Can GPT-3 predict real world events? To answer this question I had GPT-3 predict the likelihood for every binary question ever resolved on Metaculus.

Predicting whether an event is likely or unlikely to occur, often boils down to using common sense. It doesn't take a genius to figure out that "Will the sun explode tomorrow?" should get a low probability. Not all questions are that easy, but for many questions common sense can bring us surprisingly far.

Experimental setup

Through their API I downloaded every binary question posed on Metaculus.
I then filtered them down to only the non-ambiguously resolved questions, resulting in this list of 788 questions.

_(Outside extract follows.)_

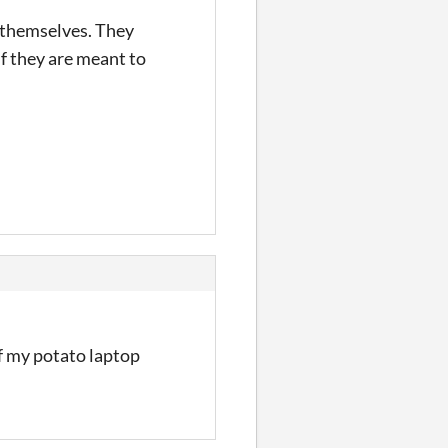
 themselves. They
f they are meant to
if my potato laptop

For these questions the community's Mean Squared Error was 0.19, a good deal better than random!

Prompt engineering

GPT's performance is notoriously dependent on the prompt it is given.

  • I primarily measured the quality of prompts, on the percentage of legible predictions made.
  • Predictions were made using the most powerful DaVinci engine.

The best performing prompt was optimized for brevity and did not include the question's full description.

A very knowledgable and epistemically modest analyst gives the following events a likelihood of occuring:

Event: Will the cost of sequencing a human genome fall below $500 by mid 2016? 
Likelihood: 43%

Event: Will Russia invade Ukrainian territory in 2022?
Likelihood: 64%

Event: Will the US rejoin the Iran Nuclear Deal before 2023?
Likelihood: 55%

Event: <Question to be predicted>
Likelihood: <GPT-3 insertion>

I tried many variations, different introductions, different questions, different probabilities, including/excluding question descriptions, etc.

Of the 786 questions, the best performing prompt made legible predictions for 770. For the remaining 16 questions GPT mostly just wrote "\n".

If you want to try your own prompt or reproduce the results, the code to do so can be found in this Github repository.

Results

GPT-3's MSE was 0.33, which is about what you'd expect if you were to guess completely at random. This was surprising to me! GPT Why isn't GPT better?

Going into this, I was confident GPT would do better than random. After all many of the questions it was asked to predict, resolved before GPT-3 was even trained. There's probably some of the questions it knows the answer to and still somehow gets wrong!

It seems to me that GPT-3 is struggling to translate beliefs into probabilities. Even if it understands that the sun exploding tomorrow is unlikely, it doesn't know how to formulate that using numeric probabilities. I'm unsure if this is an inherent limitation of GPT-3 or whether its just the prompt that is confusing it.

I wonder if predicting using expressions such as "Likely" | "Uncertain" | "Unlikely", and interpreting these as 75% | 50% | 25% respectively could produce results better than random, as GPT wouldn't have to struggle with translating its beliefs into numeric probabilities. Unfortunately running GPT-3's best engine on 800 questions would be yet another hour and $20 I'm reluctant to spend, so for now that will remain a mystery.

 

It may be that even oracle AI's will be dangerous, fortunately GPT-3 is far from an oracle!

New Comment
9 comments, sorted by Click to highlight new comments since:
[-]Ruby210

>Unfortunately running GPT-3's best engine on 800 questions would be yet another hour and $20 I'm reluctant to spend, so for now that will remain a mystery

If you want to run more experiments like this, happy to get you a few more $$. I'd pay for it.

Suggested variation, which I'd expect to lead to better results: use raw "completion probabilities" for different answers.

E.g. with prompt "Will Russia invade Ukrainian territory in 2022?" extract completion likelihoods of the next few tokes "Yes" and "No". Normalize.

(the prompts you ask for quite unnatural map, at which most untrained humans are pretty bad as well)

Hi,

that is super fascinating. Would you be willing to share your data on this? I have some existing interest in exactly that question.

Hi Niplav, happy to hear you think that.

I just uploaded the pkl files that include the pandas dataframes for the metaculus questions and GPT's completions for the best performing prompt to github. Let me know if you need anything else :)

https://github.com/MperorM/gpt3-metaculus

Thanks a lot!

Rerunning with the https://arxiv.org/abs/2205.14334 finetuned model would be worthwhile.

Thanks for trying! I don't think that's much evidence against GPT3 being a good oracle though, bc to me it's pretty normal that without fine-tuning he's not able to forecast. He'd need to be extremely sample efficient to be able to do that. Does anyone want to try fine-tuning?

I was experimenting with exactly the same thing using GPT-4. Only 20 top questions, result - more or less equal to community.

But then it came to numeric estimations like “how much people will die due to covid” - it was outperforming humans giving highly accurate predictions (i was asking not for values but for ranges with quartiles, and results of humans had much higher dispersion comparing to GPT)

Also I was comparing only results of community predictions for January 2022 since gpt-4 was trained on sept 2021, and its unfair to compare predictions if people had a lot of additional evidence which gpt doesnt have.

if it’s interesting I can share methodology, results and dataset.

Can GPT-3 predict outcomes based on comments and the names of the commenters?